Pretty much the same as Gorsnak. Municipal elections are governed by provincial laws, but I think the municipalities can choose between hand-counted ballots and machine count.
Since we’re in a major city, all the info about voting, wards, polling stations and candidates’ statements were on-line. That’s new this cycle. Last election, we got a paper booklet in the mail a couple of weeks before election.
So Mrs Piper and I went on-line to find out where we went to vote and who the candidates were. Polling division was at the neighbourhood Anglican Church a few blocks away. There was actually a line-up, which I don’t remember normally happens (turn-out for municipal elections is normally low).
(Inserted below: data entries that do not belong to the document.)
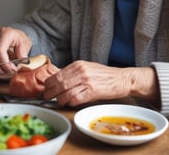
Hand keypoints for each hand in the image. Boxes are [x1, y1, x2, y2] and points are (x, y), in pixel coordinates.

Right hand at [0, 27, 31, 73]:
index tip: (10, 69)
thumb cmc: (20, 40)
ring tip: (3, 71)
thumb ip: (23, 53)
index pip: (0, 50)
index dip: (4, 62)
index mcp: (6, 33)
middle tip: (6, 71)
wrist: (17, 37)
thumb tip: (20, 63)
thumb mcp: (26, 44)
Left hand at [42, 61, 159, 106]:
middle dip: (50, 92)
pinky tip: (69, 103)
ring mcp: (86, 81)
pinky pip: (75, 98)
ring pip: (65, 91)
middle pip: (58, 83)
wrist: (122, 79)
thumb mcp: (87, 68)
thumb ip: (74, 73)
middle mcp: (81, 71)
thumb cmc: (105, 76)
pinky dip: (69, 102)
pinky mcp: (92, 91)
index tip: (46, 88)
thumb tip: (59, 81)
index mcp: (78, 64)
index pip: (57, 74)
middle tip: (47, 97)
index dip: (49, 83)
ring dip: (59, 99)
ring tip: (59, 102)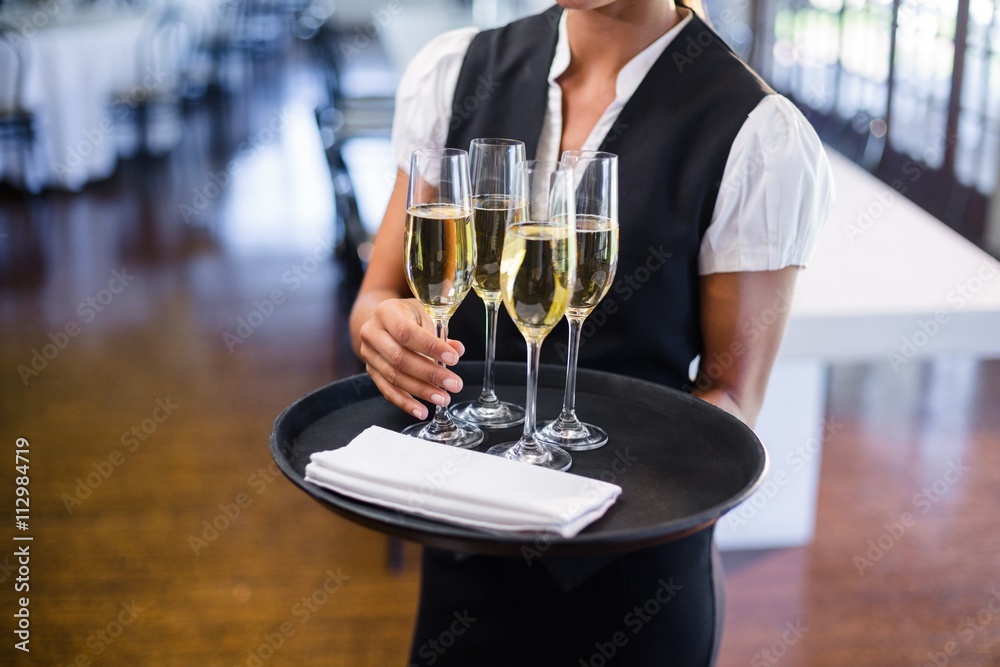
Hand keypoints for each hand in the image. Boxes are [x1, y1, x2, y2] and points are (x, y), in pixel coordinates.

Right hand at [357, 298, 465, 419]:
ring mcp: (368, 354)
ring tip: (443, 399)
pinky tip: (422, 411)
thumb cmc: (408, 315)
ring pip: (394, 377)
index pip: (406, 333)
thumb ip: (440, 332)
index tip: (454, 359)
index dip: (430, 347)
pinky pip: (387, 390)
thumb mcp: (425, 313)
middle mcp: (371, 333)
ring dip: (421, 391)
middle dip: (430, 374)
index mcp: (386, 312)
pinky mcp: (371, 371)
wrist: (384, 320)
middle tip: (454, 384)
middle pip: (399, 359)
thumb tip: (458, 350)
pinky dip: (405, 403)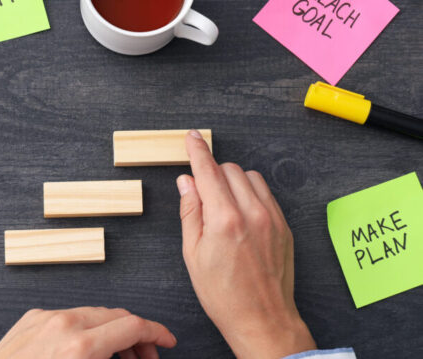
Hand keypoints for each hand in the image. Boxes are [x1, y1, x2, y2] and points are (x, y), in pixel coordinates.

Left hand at [0, 307, 175, 358]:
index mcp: (80, 347)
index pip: (133, 326)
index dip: (157, 333)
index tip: (167, 341)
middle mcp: (63, 324)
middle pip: (117, 316)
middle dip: (136, 336)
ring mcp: (45, 317)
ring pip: (93, 313)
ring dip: (111, 332)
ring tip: (117, 357)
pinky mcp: (30, 318)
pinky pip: (67, 316)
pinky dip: (84, 328)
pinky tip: (85, 349)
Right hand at [176, 130, 315, 358]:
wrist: (262, 319)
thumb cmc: (223, 294)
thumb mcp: (193, 254)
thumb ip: (190, 212)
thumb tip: (186, 182)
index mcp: (224, 220)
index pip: (208, 171)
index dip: (197, 151)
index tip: (192, 138)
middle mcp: (252, 213)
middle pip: (230, 169)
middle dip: (213, 174)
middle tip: (203, 195)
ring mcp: (272, 218)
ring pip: (250, 177)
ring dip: (233, 182)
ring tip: (223, 208)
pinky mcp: (284, 225)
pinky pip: (266, 194)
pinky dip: (250, 194)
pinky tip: (241, 216)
First step was we got a sheet to fill out, attesting that we were Canadian citizens, had lived in the municipality for six months, confirmed our address. I attested that I vote in the Public School Division and Mrs Piper that she is a voter in the Catholic Separate School Division. Had to show the poll worker our photo ID (provincial Driver’s Licences).
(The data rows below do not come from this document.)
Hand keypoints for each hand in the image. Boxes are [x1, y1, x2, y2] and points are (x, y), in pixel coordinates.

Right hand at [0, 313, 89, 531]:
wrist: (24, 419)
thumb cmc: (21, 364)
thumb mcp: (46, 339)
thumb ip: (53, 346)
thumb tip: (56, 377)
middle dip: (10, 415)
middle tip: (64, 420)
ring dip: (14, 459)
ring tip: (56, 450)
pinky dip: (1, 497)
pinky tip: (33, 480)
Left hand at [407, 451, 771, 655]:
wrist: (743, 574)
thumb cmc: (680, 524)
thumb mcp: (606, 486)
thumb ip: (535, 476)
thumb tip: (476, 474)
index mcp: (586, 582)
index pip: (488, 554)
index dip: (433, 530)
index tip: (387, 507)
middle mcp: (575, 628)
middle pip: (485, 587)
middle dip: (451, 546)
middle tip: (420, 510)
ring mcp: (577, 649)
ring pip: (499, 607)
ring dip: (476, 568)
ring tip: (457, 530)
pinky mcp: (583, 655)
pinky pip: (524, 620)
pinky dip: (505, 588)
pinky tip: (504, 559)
Then we took the sheets to another poll worker, and signed them in front of her as a statutory declaration, which she witnessed.
She gave us each a ballot in an envelope. They’re the bubble ballots for electronic scanners.
I got the ballot for mayor, city councillor, and public school division. Mrs Piper got the ballot for mayor, city councillor and separate school division.
The mayor election is at large for the entire city. There were four candidates: (1) the incumbent (backed by business); (2) a challenger with union support (brother of a former mayor); (3) a very lefty-green university prof, who regularly runs in the mayor elections; and (4) a playwright-bare-breast advocate.
Councillors are elected one per ward. We had about four candidates in our ward. I winnowed them down by webpage: if they didn’t have a personal webpage, I wasn’t interested if they didn’t even have the resources to put together a website. To me, that’s an indicator that they hadn’t really worked to put together a coalition of supporters.
For the public school division, it’s also a ward system. There were
four candidates in my division. For the separate school division, it’s an at-large system. There were about 24 candidates for (I think) 8 seats.
Once we’d marked our ballots behind privacy shields, we put them back in the envelopes and took them to a third poll worker. She fed them into the scanner while we watched. It showed one more ballot each time, and out we went.
(Just to clarify one point from Gorsnak: we have separate elections for the Feds, the provinces, and the municipalities. We voted for the federal Parliament last October, and for the provincial government last spring.)